__Your objective__
Print all the data that follows exactly, images excluded.

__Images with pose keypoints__
•••••
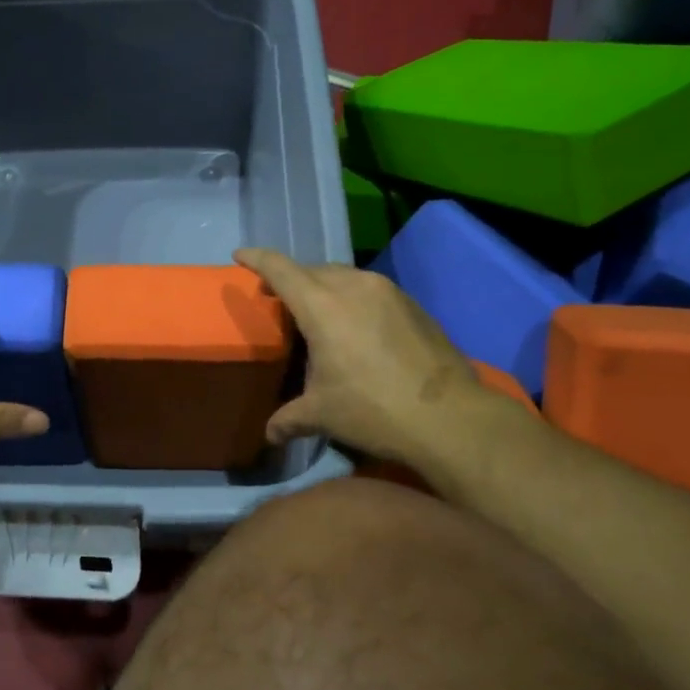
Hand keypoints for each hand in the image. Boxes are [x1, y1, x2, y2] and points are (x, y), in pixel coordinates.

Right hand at [235, 248, 503, 484]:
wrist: (450, 417)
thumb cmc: (373, 409)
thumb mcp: (323, 415)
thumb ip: (289, 418)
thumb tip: (269, 434)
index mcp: (321, 305)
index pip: (280, 269)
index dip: (257, 259)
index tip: (239, 256)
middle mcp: (352, 286)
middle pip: (311, 269)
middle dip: (290, 278)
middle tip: (277, 297)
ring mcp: (386, 291)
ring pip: (343, 275)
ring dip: (323, 285)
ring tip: (317, 310)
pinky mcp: (411, 303)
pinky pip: (368, 289)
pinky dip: (351, 297)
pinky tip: (355, 325)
•••••
__Solution for this exercise__
Hand keypoints for each hand in the image. Boxes are [x1, y1, x2, y2] and points are (x, y), in pixel coordinates.

Right hand at [235, 248, 503, 484]:
wrist: (450, 417)
thumb cmc: (373, 409)
thumb mcp: (323, 415)
thumb ip: (289, 418)
thumb tip: (269, 434)
index mcp: (321, 305)
index pip: (280, 269)
index dip: (257, 259)
index tip: (239, 256)
middle mcp: (352, 286)
middle pip: (311, 269)
middle dip: (290, 278)
middle tip: (277, 297)
ring mcp: (386, 291)
ring pip: (343, 275)
ring dip: (323, 285)
ring tip: (317, 310)
pinky mcp: (411, 303)
pinky pip: (368, 289)
pinky dip: (351, 297)
pinky tip: (355, 325)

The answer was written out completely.